TASK DIRECTIONS
Extract the source text from the listing below, keeping every line unchanged. Leave out the pictures.
=====
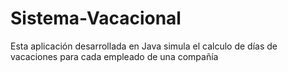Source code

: # Sistema-Vacacional
Esta aplicación desarrollada en Java simula el calculo de días de vacaciones para cada empleado de una compañía
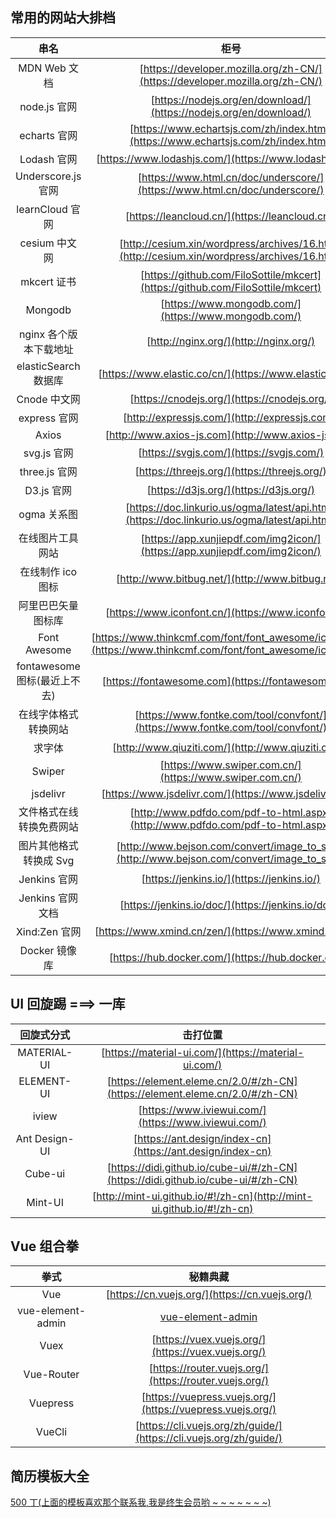 ## 常用的网站大排档

|             串名             |                                                      柜号                                                      |
| :--------------------------: | :------------------------------------------------------------------------------------------------------------: |
|         MDN Web 文档         |                  [https://developer.mozilla.org/zh-CN/](https://developer.mozilla.org/zh-CN/)                  |
|         node.js 官网         |                       [https://nodejs.org/en/download/](https://nodejs.org/en/download/)                       |
|         echarts 官网         |               [https://www.echartsjs.com/zh/index.html](https://www.echartsjs.com/zh/index.html)               |
|         Lodash 官网          |                             [https://www.lodashjs.com/](https://www.lodashjs.com/)                             |
|      Underscore.js 官网      |                   [https://www.html.cn/doc/underscore/](https://www.html.cn/doc/underscore/)                   |
|       learnCloud 官网        |                                 [https://leancloud.cn/](https://leancloud.cn/)                                 |
|        cesium 中文网         |          [http://cesium.xin/wordpress/archives/16.html](http://cesium.xin/wordpress/archives/16.html)          |
|         mkcert 证书          |                 [https://github.com/FiloSottile/mkcert](https://github.com/FiloSottile/mkcert)                 |
|           Mongodb            |                              [https://www.mongodb.com/](https://www.mongodb.com/)                              |
|    nginx 各个版本下载地址    |                                     [http://nginx.org/](http://nginx.org/)                                     |
|     elasticSearch 数据库     |                            [https://www.elastic.co/cn/](https://www.elastic.co/cn/)                            |
|         Cnode 中文网         |                                  [https://cnodejs.org/](https://cnodejs.org/)                                  |
|         express 官网         |                                 [http://expressjs.com/](http://expressjs.com/)                                 |
|            Axios             |                               [http://www.axios-js.com](http://www.axios-js.com)                               |
|         svg.js 官网          |                                    [https://svgjs.com/](https://svgjs.com/)                                    |
|        three.js 官网         |                                  [https://threejs.org/](https://threejs.org/)                                  |
|          D3.js 官网          |                                     [https://d3js.org/](https://d3js.org/)                                     |
|         ogma 关系图          |          [https://doc.linkurio.us/ogma/latest/api.html](https://doc.linkurio.us/ogma/latest/api.html)          |
|       在线图片工具网站       |                   [https://app.xunjiepdf.com/img2icon/](https://app.xunjiepdf.com/img2icon/)                   |
|      在线制作 ico 图标       |                                [http://www.bitbug.net/](http://www.bitbug.net/)                                |
|      阿里巴巴矢量图标库      |                              [https://www.iconfont.cn/](https://www.iconfont.cn/)                              |
|         Font Awesome         | [https://www.thinkcmf.com/font/font_awesome/icons.html](https://www.thinkcmf.com/font/font_awesome/icons.html) |
| fontawesome 图标(最近上不去) |                               [https://fontawesome.com](https://fontawesome.com)                               |
|     在线字体格式转换网站     |                 [https://www.fontke.com/tool/convfont/](https://www.fontke.com/tool/convfont/)                 |
|            求字体            |                               [http://www.qiuziti.com/](http://www.qiuziti.com/)                               |
|            Swiper            |                            [https://www.swiper.com.cn/](https://www.swiper.com.cn/)                            |
|           jsdelivr           |                             [https://www.jsdelivr.com/](https://www.jsdelivr.com/)                             |
|   文件格式在线转换免费网站   |                 [http://www.pdfdo.com/pdf-to-html.aspx](http://www.pdfdo.com/pdf-to-html.aspx)                 |
|    图片其他格式转换成 Svg    |           [http://www.bejson.com/convert/image_to_svg/](http://www.bejson.com/convert/image_to_svg/)           |
|         Jenkins 官网         |                                   [https://jenkins.io/](https://jenkins.io/)                                   |
|       Jenkins 官网文档       |                               [https://jenkins.io/doc/](https://jenkins.io/doc/)                               |
|        Xind:Zen 官网         |                             [https://www.xmind.cn/zen/](https://www.xmind.cn/zen/)                             |
|        Docker 镜像库         |                               [https://hub.docker.com/](https://hub.docker.com/)                               |

## UI 回旋踢 ===> 一库

|  回旋式分式   |                                     击打位置                                     |
| :-----------: | :------------------------------------------------------------------------------: |
|  MATERIAL-UI  |               [https://material-ui.com/](https://material-ui.com/)               |
|  ELEMENT-UI   |   [https://element.eleme.cn/2.0/#/zh-CN](https://element.eleme.cn/2.0/#/zh-CN)   |
|     iview     |               [https://www.iviewui.com/](https://www.iviewui.com/)               |
| Ant Design-UI |            [https://ant.design/index-cn](https://ant.design/index-cn)            |
|    Cube-ui    | [https://didi.github.io/cube-ui/#/zh-CN](https://didi.github.io/cube-ui/#/zh-CN) |
|    Mint-UI    |      [http://mint-ui.github.io/#!/zh-cn](http://mint-ui.github.io/#!/zh-cn)      |

## Vue 组合拳

|       拳式        |                              秘籍典藏                              |
| :---------------: | :----------------------------------------------------------------: |
|        Vue        |           [https://cn.vuejs.org/](https://cn.vuejs.org/)           |
| vue-element-admin |               [vue-element-admin](vue-element-admin)               |
|       Vuex        |         [https://vuex.vuejs.org/](https://vuex.vuejs.org/)         |
|    Vue-Router     |       [https://router.vuejs.org/](https://router.vuejs.org/)       |
|     Vuepress      |     [https://vuepress.vuejs.org/](https://vuepress.vuejs.org/)     |
|      VueCli       | [https://cli.vuejs.org/zh/guide/](https://cli.vuejs.org/zh/guide/) |

## 简历模板大全

[500 丁(上面的模板喜欢那个联系我,我是终生会员哟 ~ ~ ~ ~ ~ ~ ~)](https://www.500d.me/)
=====
WRITTEN ANSWER
Source code

: # Sistema-Vacacional
Esta aplicación desarrollada en Java simula el calculo de días de vacaciones para cada empleado de una compañía
 ## 常用的网站大排档

|             串名             |                                                      柜号                                                      |
| :--------------------------: | :------------------------------------------------------------------------------------------------------------: |
|         MDN Web 文档         |                  [https://developer.mozilla.org/zh-CN/](https://developer.mozilla.org/zh-CN/)                  |
|         node.js 官网         |                       [https://nodejs.org/en/download/](https://nodejs.org/en/download/)                       |
|         echarts 官网         |               [https://www.echartsjs.com/zh/index.html](https://www.echartsjs.com/zh/index.html)               |
|         Lodash 官网          |                             [https://www.lodashjs.com/](https://www.lodashjs.com/)                             |
|      Underscore.js 官网      |                   [https://www.html.cn/doc/underscore/](https://www.html.cn/doc/underscore/)                   |
|       learnCloud 官网        |                                 [https://leancloud.cn/](https://leancloud.cn/)                                 |
|        cesium 中文网         |          [http://cesium.xin/wordpress/archives/16.html](http://cesium.xin/wordpress/archives/16.html)          |
|         mkcert 证书          |                 [https://github.com/FiloSottile/mkcert](https://github.com/FiloSottile/mkcert)                 |
|           Mongodb            |                              [https://www.mongodb.com/](https://www.mongodb.com/)                              |
|    nginx 各个版本下载地址    |                                     [http://nginx.org/](http://nginx.org/)                                     |
|     elasticSearch 数据库     |                            [https://www.elastic.co/cn/](https://www.elastic.co/cn/)                            |
|         Cnode 中文网         |                                  [https://cnodejs.org/](https://cnodejs.org/)                                  |
|         express 官网         |                                 [http://expressjs.com/](http://expressjs.com/)                                 |
|            Axios             |                               [http://www.axios-js.com](http://www.axios-js.com)                               |
|         svg.js 官网          |                                    [https://svgjs.com/](https://svgjs.com/)                                    |
|        three.js 官网         |                                  [https://threejs.org/](https://threejs.org/)                                  |
|          D3.js 官网          |                                     [https://d3js.org/](https://d3js.org/)                                     |
|         ogma 关系图          |          [https://doc.linkurio.us/ogma/latest/api.html](https://doc.linkurio.us/ogma/latest/api.html)          |
|       在线图片工具网站       |                   [https://app.xunjiepdf.com/img2icon/](https://app.xunjiepdf.com/img2icon/)                   |
|      在线制作 ico 图标       |                                [http://www.bitbug.net/](http://www.bitbug.net/)                                |
|      阿里巴巴矢量图标库      |                              [https://www.iconfont.cn/](https://www.iconfont.cn/)                              |
|         Font Awesome         | [https://www.thinkcmf.com/font/font_awesome/icons.html](https://www.thinkcmf.com/font/font_awesome/icons.html) |
| fontawesome 图标(最近上不去) |                               [https://fontawesome.com](https://fontawesome.com)                               |
|     在线字体格式转换网站     |                 [https://www.fontke.com/tool/convfont/](https://www.fontke.com/tool/convfont/)                 |
|            求字体            |                               [http://www.qiuziti.com/](http://www.qiuziti.com/)                               |
|            Swiper            |                            [https://www.swiper.com.cn/](https://www.swiper.com.cn/)                            |
|           jsdelivr           |                             [https://www.jsdelivr.com/](https://www.jsdelivr.com/)                             |
|   文件格式在线转换免费网站   |                 [http://www.pdfdo.com/pdf-to-html.aspx](http://www.pdfdo.com/pdf-to-html.aspx)                 |
|    图片其他格式转换成 Svg    |           [http://www.bejson.com/convert/image_to_svg/](http://www.bejson.com/convert/image_to_svg/)           |
|         Jenkins 官网         |                                   [https://jenkins.io/](https://jenkins.io/)                                   |
|       Jenkins 官网文档       |                               [https://jenkins.io/doc/](https://jenkins.io/doc/)                               |
|        Xind:Zen 官网         |                             [https://www.xmind.cn/zen/](https://www.xmind.cn/zen/)                             |
|        Docker 镜像库         |                               [https://hub.docker.com/](https://hub.docker.com/)                               |

## UI 回旋踢 ===> 一库

|  回旋式分式   |                                     击打位置                                     |
| :-----------: | :------------------------------------------------------------------------------: |
|  MATERIAL-UI  |               [https://material-ui.com/](https://material-ui.com/)               |
|  ELEMENT-UI   |   [https://element.eleme.cn/2.0/#/zh-CN](https://element.eleme.cn/2.0/#/zh-CN)   |
|     iview     |               [https://www.iviewui.com/](https://www.iviewui.com/)               |
| Ant Design-UI |            [https://ant.design/index-cn](https://ant.design/index-cn)            |
|    Cube-ui    | [https://didi.github.io/cube-ui/#/zh-CN](https://didi.github.io/cube-ui/#/zh-CN) |
|    Mint-UI    |      [http://mint-ui.github.io/#!/zh-cn](http://mint-ui.github.io/#!/zh-cn)      |

## Vue 组合拳

|       拳式        |                              秘籍典藏                              |
| :---------------: | :----------------------------------------------------------------: |
|        Vue        |           [https://cn.vuejs.org/](https://cn.vuejs.org/)           |
| vue-element-admin |               [vue-element-admin](vue-element-admin)               |
|       Vuex        |         [https://vuex.vuejs.org/](https://vuex.vuejs.org/)         |
|    Vue-Router     |       [https://router.vuejs.org/](https://router.vuejs.org/)       |
|     Vuepress      |     [https://vuepress.vuejs.org/](https://vuepress.vuejs.org/)     |
|      VueCli       | [https://cli.vuejs.org/zh/guide/](https://cli.vuejs.org/zh/guide/) |

## 简历模板大全

[500 丁(上面的模板喜欢那个联系我,我是终生会员哟 ~ ~ ~ ~ ~ ~ ~)](https://www.500d.me/)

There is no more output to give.